Va rilevato che gli Idijoti hanno inserito la loro versione di “Bella ciao” nel loro terzo album “Tako je govorio Zaratusta" nel 1993, ma stava nel loro repertorio molto prima. Infatti, nel 1987 l’avevano cantata a Reggio Calabria dove si erano esibiti in rappresentanza della Jugoslavia al Festival del Mediterraneo. “È scoppiato uno scandalo”, ci ha raccontato Diego Bosusco, “ho avvertito subito un certo malumore tra il pubblico mentre eseguivamo “Bella Ciao” ma poi, quando abbiamo iniziato a cantare “Bandiera Rossa” è scoppiato un putiferio, con il pubblico che si divideva tra destra e sinistra e i carabinieri che sono saliti sul palcoscenico interrompendo il concerto”.
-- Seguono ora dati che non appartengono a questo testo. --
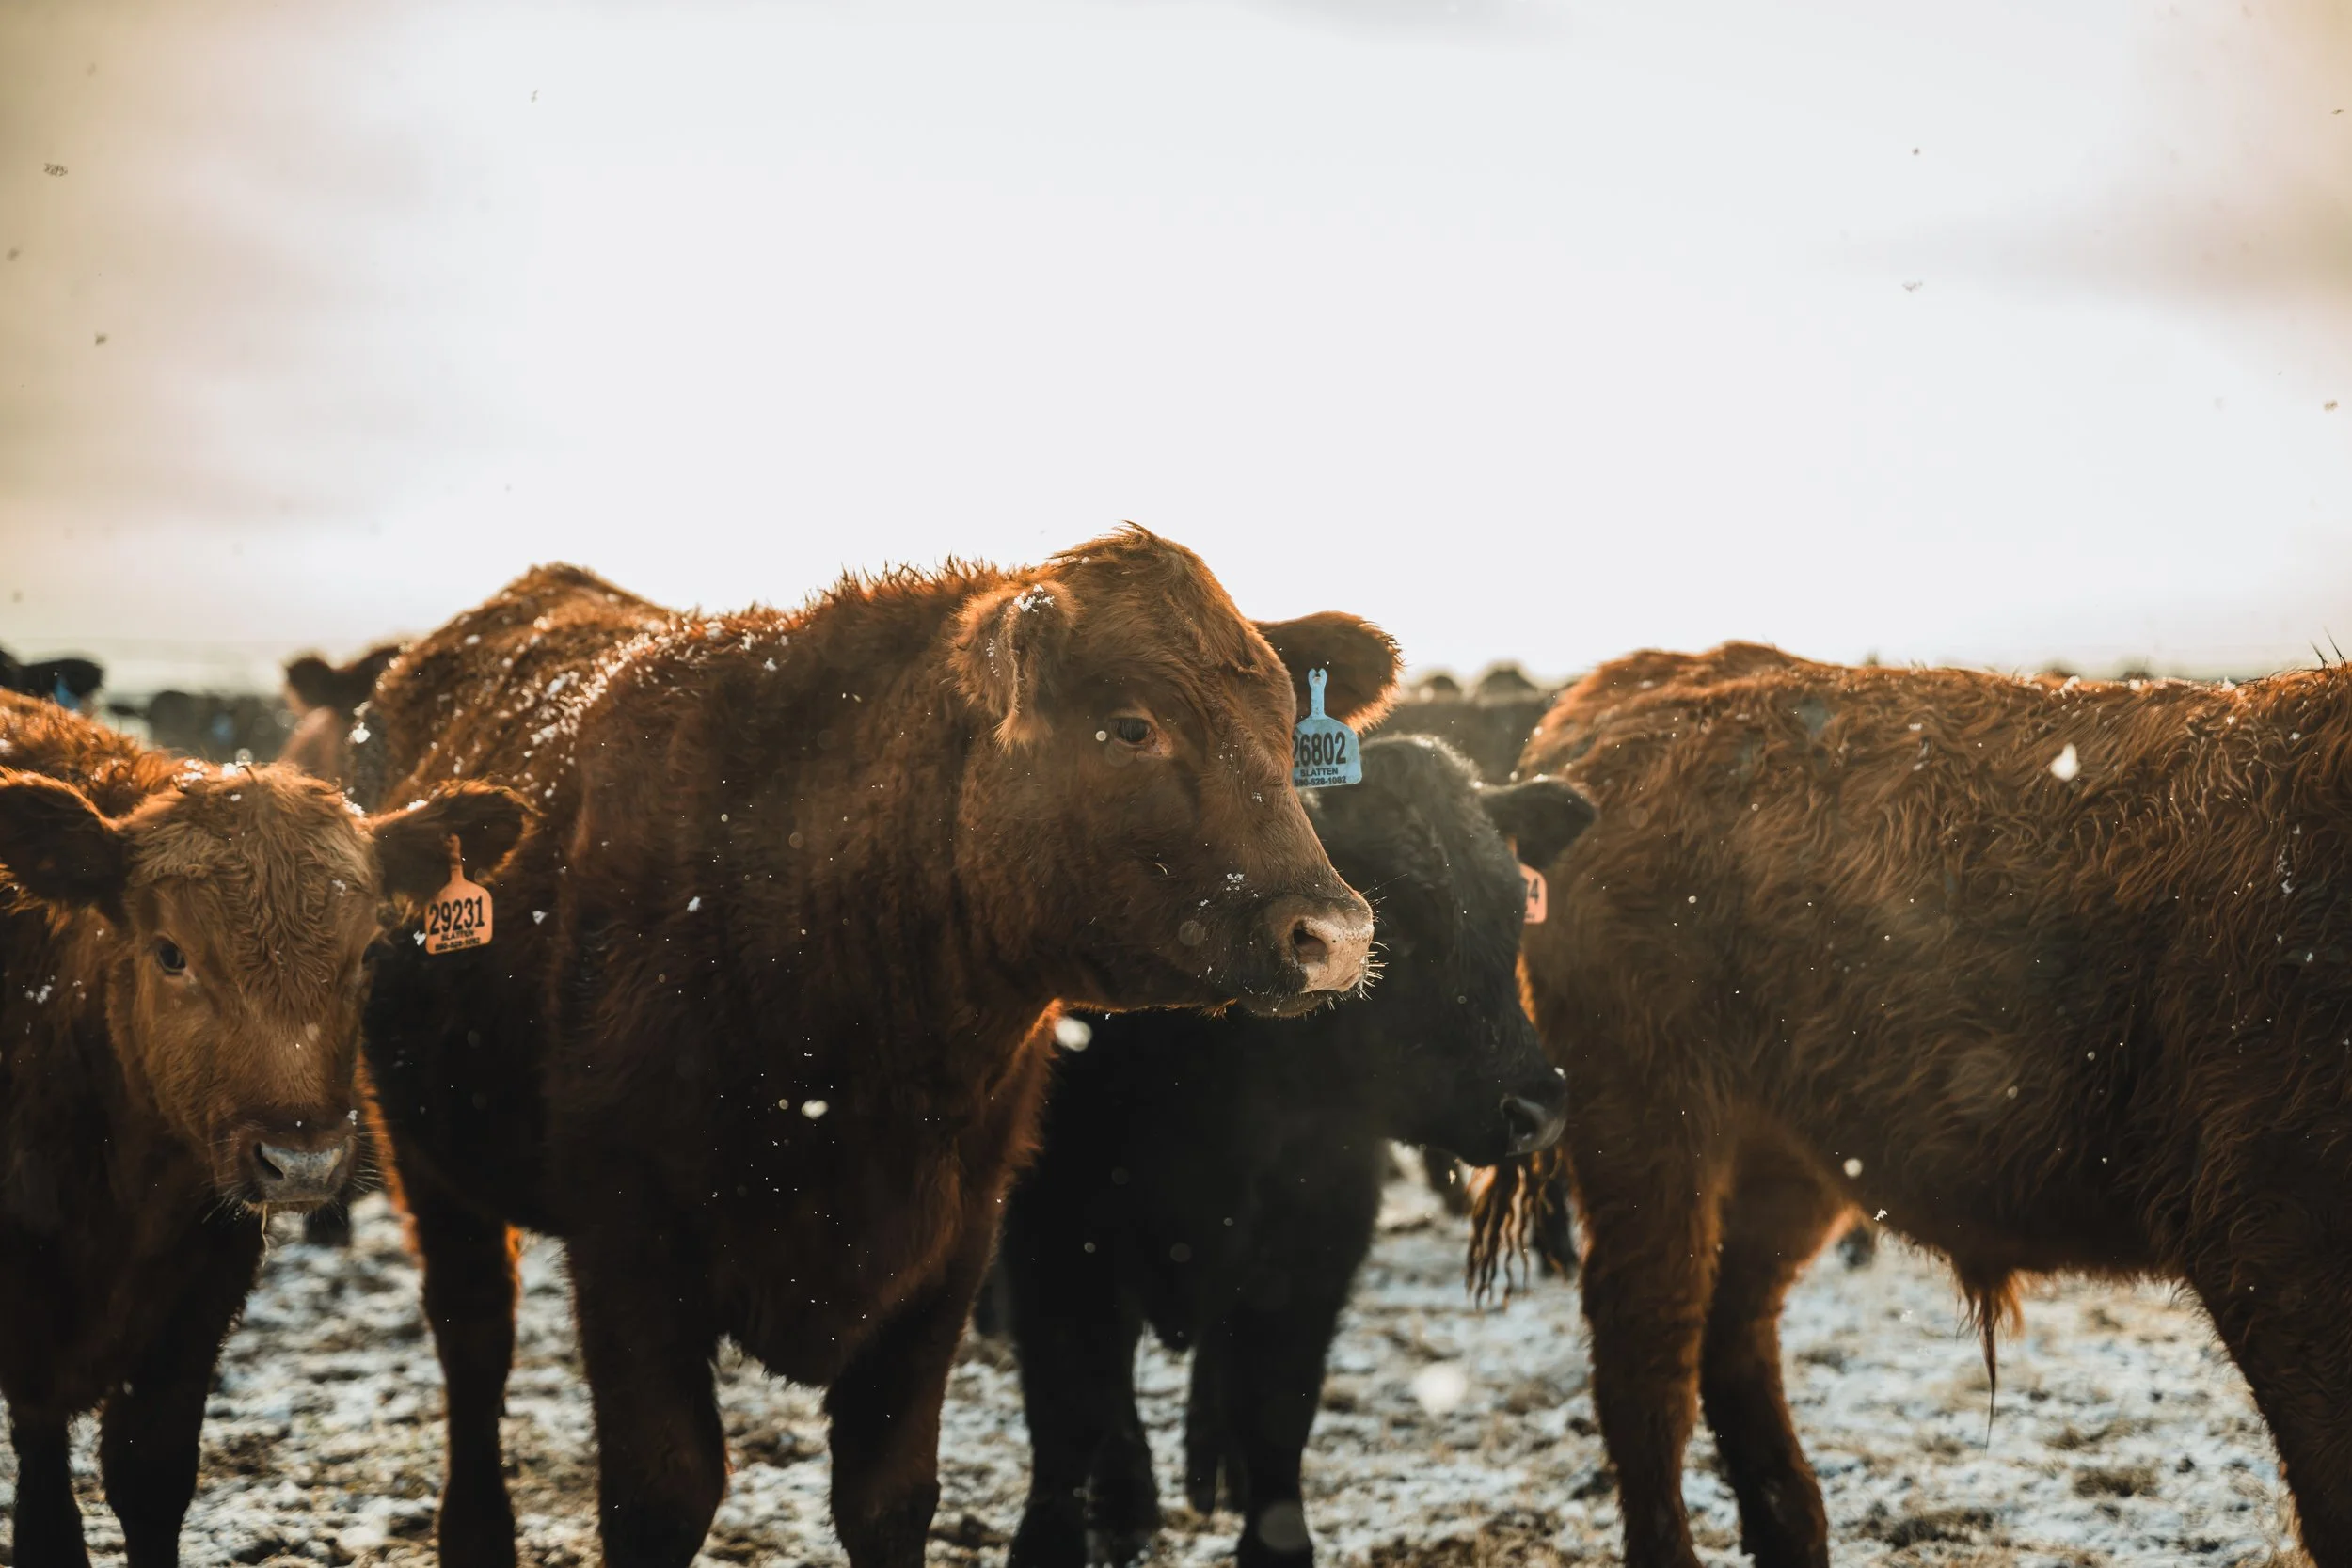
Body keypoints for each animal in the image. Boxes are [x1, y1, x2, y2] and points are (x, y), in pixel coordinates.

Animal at [0, 690, 524, 1568]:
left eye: (369, 951)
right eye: (170, 952)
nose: (304, 1160)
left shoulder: (200, 1293)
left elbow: (151, 1478)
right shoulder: (30, 1326)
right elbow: (45, 1513)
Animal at [348, 529, 1404, 1568]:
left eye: (1284, 726)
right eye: (1132, 726)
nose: (1335, 932)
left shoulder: (954, 1250)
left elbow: (888, 1497)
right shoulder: (626, 1244)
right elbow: (659, 1494)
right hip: (423, 1157)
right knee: (473, 1335)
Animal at [995, 735, 1591, 1568]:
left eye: (1511, 907)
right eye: (1393, 923)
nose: (1538, 1106)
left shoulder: (1316, 1235)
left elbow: (1276, 1401)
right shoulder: (1050, 1232)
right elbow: (1070, 1408)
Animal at [1499, 642, 2352, 1567]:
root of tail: (1646, 675)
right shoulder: (2272, 1239)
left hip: (1784, 1157)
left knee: (1734, 1327)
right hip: (1647, 1124)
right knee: (1648, 1350)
Rileviamo, al termine, che la canzone “Bella ciao” è stata cantata in tantissime occasioni particolari tra le quali i funerali dell’attore (premio Nobel) Dario Fo, a Parigi dall'attore comico francese Christophe Alévêque durante le commemorazioni funebri delle vittime della strage avvenuta nella sede del settimanale satirico francese Charlie Hebdo e a Barcellona dai manifestanti per l’indipendenza della Catalogna per protestare contro le condanne inflitte a dodici leader catalani. Una versione in ucraino viene cantata come forma di opposizione all’invasione russa, mentre un’altra, in lingua persiana, è stata eseguita durante le proteste antigovernative in seguito alla morte di Mahsa Amini, la giovane donna è diventata un simbolo della condizione femminile e della violenza esercitata contro le donne sotto la Repubblica islamica dell'Iran.